El soldado camina a su destino por las estribaciones de la perdida iglesia en la calle Segunda. Su padre no lo sabe por estar predispuesto contra el lunes. Aquel responde con desgano a todas las preguntas que le interpone el juez. El soldado, remoto en el insomnio, da vueltas y más vueltas a la misma esperanza. No muy lejos, la gente desayuna con bizcocho de pasas y café capuchino en el cruel restaurante de la esquina. El mes se recubre de pasiones como ruidosos gansos en el cielo de octubre. La campana insolente suelta tres voces rotas y una lluvia metálica empapa la vitrina. Al unísono empiezan los tardos aguacates, huérfanos en la acera, a contar su problema; el arroz se revela en las maduraciones del ardiente solsticio.





Los dátiles nocturnos

La empinada colina de los dátiles fija los 4 puntos que hay al anochecer. Acercarse hasta ella es como entrar a un mundo que se vuelca por completo en tus ojos, o conocer de golpe las bayas del verano. A las 12 en su punto, el jazz nos sorprendía tirando ideas profundas en la pálida esquina. Músicos en asueto desandaban la calle y decían con fervor una canción sin letra por la muchacha herida en el bar de las 9. El dátil, tan ufano, señalaba el camino en la selva de arena. En la calle obsequiosa, la madre, lacrimosa, decía sus confidencias al suéter de la hija. Una vez y otra vez tomaron el camino desde la 28; cada vez que llegaban un brusco guitarrista las miraba con sus confusos lentes. Retornaban de prisa —no tenían más remedio— a la oscura colina.
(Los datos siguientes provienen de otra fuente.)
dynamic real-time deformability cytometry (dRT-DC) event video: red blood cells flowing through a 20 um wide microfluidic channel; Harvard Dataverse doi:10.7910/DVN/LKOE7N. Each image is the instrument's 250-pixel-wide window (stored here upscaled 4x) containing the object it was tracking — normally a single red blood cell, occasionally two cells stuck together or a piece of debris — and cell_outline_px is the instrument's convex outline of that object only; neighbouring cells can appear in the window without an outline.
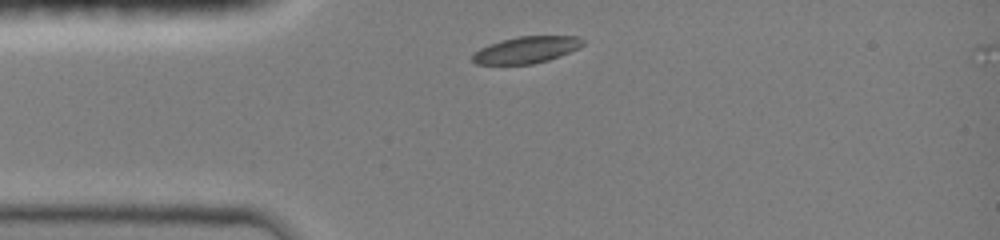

El camarero obtuso se moría ensimismado, y ponía cada peso, incluyendo la cifra de los dátiles, en el lugar preciso donde comienza el mar.





LAS IRAS DEL DRAGÓN

 Todas las actitudes del sol se van cercando: 
lluvia de filamentos en mitad de la esquina 
de negro impermeable.
A la puerta del monte el samurai da saltos
esgrimiendo su ira de bambú:
La sopa de carite lanza destellos sepias 
y violenta se agita
junto a tos caracteres de algas inflamables.
Se ha cerrado la puerta con un golpe de aliento
que el dragón de papel sopló tras el cristal. 
Ahora solo nos resta la alta esquina 
el Chase o terminar de golpe con el verdor
del te, mientras que el jueves ácido 
se derrita en la mesa.





La tranquila escalera nos sube oscuramente hasta el segundo
piso, a la primera puerta que nos sale al encuentro.  Pero el
puño palpita de inocente alegría cuando nos enfrentamos a la
ligera sala.  Muy tranquila, la noche, discurre sin tropiezos,
por la calle borracha de vino de ciruela [...] El cerdo almibarado
protesta en la cocina, cuando Wang Ho lo aquieta en la salsa de 
soya y pantanos de apio.  Por la oculta ventana, se entromete el
cerezo y enfila cien imágenes detrás de los resuellos del amable 
dragón

(«La fiesta de zhow»).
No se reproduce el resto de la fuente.